▶ [Page]:
========================================
The Turk pointed to the horizon. “See those lights?” he said. “Go toward them.” He then directed everyone to switch off their phones—the coast guard picked up transmission signals—and gave Bahaa a pocketknife. Destroy the raft when you get to Greece, he told Bahaa. Ghaith recalls, “We heard stories that if you arrived and your raft was still in good condition the Greek coast guard would fill your motor with gas and turn you back to Turkey.”

Ghaith took a seat along the gunwale, and the raft puttered away. The sea was calm, and no one spoke for the first few hours. “We just kept our eyes on the lights,” Ghaith said. As they drew closer to Lesbos, Ghaith could make out, in the early-morning light, mountains studded with olive trees.

The refugees cut the motor and the raft floated to shore. Ghaith helped Reem and Fayez scramble over slippery rocks. Bahaa slashed the raft with the pocketknife, then helped pitch the motor into the water. Ghaith joyfully snapped selfies, the Aegean glimmering in the background. He looked much like a tourist: Ghaith, who prided himself on his appearance, was wearing a clean red polo shirt, and before leaving Turkey he had trimmed his hair and beard. He called his wife, who burst into tears.
========================================
▶ [Records provided]:
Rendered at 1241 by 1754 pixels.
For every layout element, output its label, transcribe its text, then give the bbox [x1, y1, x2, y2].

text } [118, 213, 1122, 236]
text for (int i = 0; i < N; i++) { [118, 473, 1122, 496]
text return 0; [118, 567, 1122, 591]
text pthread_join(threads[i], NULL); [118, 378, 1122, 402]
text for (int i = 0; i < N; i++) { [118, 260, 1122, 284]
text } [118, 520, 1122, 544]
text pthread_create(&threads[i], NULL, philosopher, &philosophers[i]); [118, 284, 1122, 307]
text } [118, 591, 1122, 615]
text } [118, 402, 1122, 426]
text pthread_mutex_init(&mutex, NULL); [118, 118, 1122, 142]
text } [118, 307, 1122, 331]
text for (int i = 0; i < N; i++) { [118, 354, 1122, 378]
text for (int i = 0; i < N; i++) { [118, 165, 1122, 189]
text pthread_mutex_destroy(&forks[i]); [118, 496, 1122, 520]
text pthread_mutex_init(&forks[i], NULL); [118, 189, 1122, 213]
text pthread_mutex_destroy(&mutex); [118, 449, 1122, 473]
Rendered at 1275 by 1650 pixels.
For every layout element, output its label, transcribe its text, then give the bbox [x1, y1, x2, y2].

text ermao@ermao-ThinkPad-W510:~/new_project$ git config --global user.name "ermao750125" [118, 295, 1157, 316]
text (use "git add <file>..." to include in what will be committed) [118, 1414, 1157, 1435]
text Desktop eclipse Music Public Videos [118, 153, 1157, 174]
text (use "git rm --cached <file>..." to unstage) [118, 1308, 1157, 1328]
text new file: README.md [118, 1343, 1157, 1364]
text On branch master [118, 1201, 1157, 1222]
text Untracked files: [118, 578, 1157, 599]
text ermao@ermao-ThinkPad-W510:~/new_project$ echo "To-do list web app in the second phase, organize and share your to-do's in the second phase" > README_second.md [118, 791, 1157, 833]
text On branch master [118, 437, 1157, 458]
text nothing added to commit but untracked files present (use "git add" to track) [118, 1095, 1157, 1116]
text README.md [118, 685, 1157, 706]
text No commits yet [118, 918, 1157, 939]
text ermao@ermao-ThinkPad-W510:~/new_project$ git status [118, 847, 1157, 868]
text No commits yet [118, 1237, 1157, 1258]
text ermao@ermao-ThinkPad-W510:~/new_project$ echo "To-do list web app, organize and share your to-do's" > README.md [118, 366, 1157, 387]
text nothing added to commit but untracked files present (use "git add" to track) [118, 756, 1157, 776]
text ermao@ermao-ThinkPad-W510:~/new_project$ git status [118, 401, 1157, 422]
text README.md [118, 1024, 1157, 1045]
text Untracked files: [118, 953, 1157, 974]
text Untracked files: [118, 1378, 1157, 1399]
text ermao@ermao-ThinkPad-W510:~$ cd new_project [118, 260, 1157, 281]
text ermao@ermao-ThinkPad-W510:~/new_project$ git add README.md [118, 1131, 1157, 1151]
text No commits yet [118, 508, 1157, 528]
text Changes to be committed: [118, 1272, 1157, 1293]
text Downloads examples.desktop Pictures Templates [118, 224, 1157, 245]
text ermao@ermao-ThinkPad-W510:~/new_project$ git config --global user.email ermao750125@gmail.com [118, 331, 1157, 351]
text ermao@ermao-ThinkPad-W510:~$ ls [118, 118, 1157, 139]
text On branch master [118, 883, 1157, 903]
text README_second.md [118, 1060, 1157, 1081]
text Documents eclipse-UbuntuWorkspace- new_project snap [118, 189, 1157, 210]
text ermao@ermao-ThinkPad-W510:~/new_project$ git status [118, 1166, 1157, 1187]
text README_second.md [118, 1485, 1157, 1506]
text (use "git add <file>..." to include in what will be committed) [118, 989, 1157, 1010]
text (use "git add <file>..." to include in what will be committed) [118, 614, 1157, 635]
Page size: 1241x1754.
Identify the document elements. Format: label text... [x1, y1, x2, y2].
========================================
▶ [Goals]:
1. Answer these from the passage on the crossing to Lesbos, one line each:
(a) What did the Turk hand to Bahaa?
(b) What could Ghaith see on Lesbos in the early-morning light?
(c) What color was Ghaith's polo shirt?
2. In the records, switch "threads" to "workers" in the lines starting at the one that contains "213, 1122, 236]" and ending at the one that contains "354, 1122, 378]". Return only those lines, otherwise unchanged.

▶ [The responses]:
1.
(a) A pocketknife.
(b) Mountains studded with olive trees.
(c) Red.

2.
text } [118, 213, 1122, 236]
text for (int i = 0; i < N; i++) { [118, 473, 1122, 496]
text return 0; [118, 567, 1122, 591]
text pthread_join(workers[i], NULL); [118, 378, 1122, 402]
text for (int i = 0; i < N; i++) { [118, 260, 1122, 284]
text } [118, 520, 1122, 544]
text pthread_create(&workers[i], NULL, philosopher, &philosophers[i]); [118, 284, 1122, 307]
text } [118, 591, 1122, 615]
text } [118, 402, 1122, 426]
text pthread_mutex_init(&mutex, NULL); [118, 118, 1122, 142]
text } [118, 307, 1122, 331]
text for (int i = 0; i < N; i++) { [118, 354, 1122, 378]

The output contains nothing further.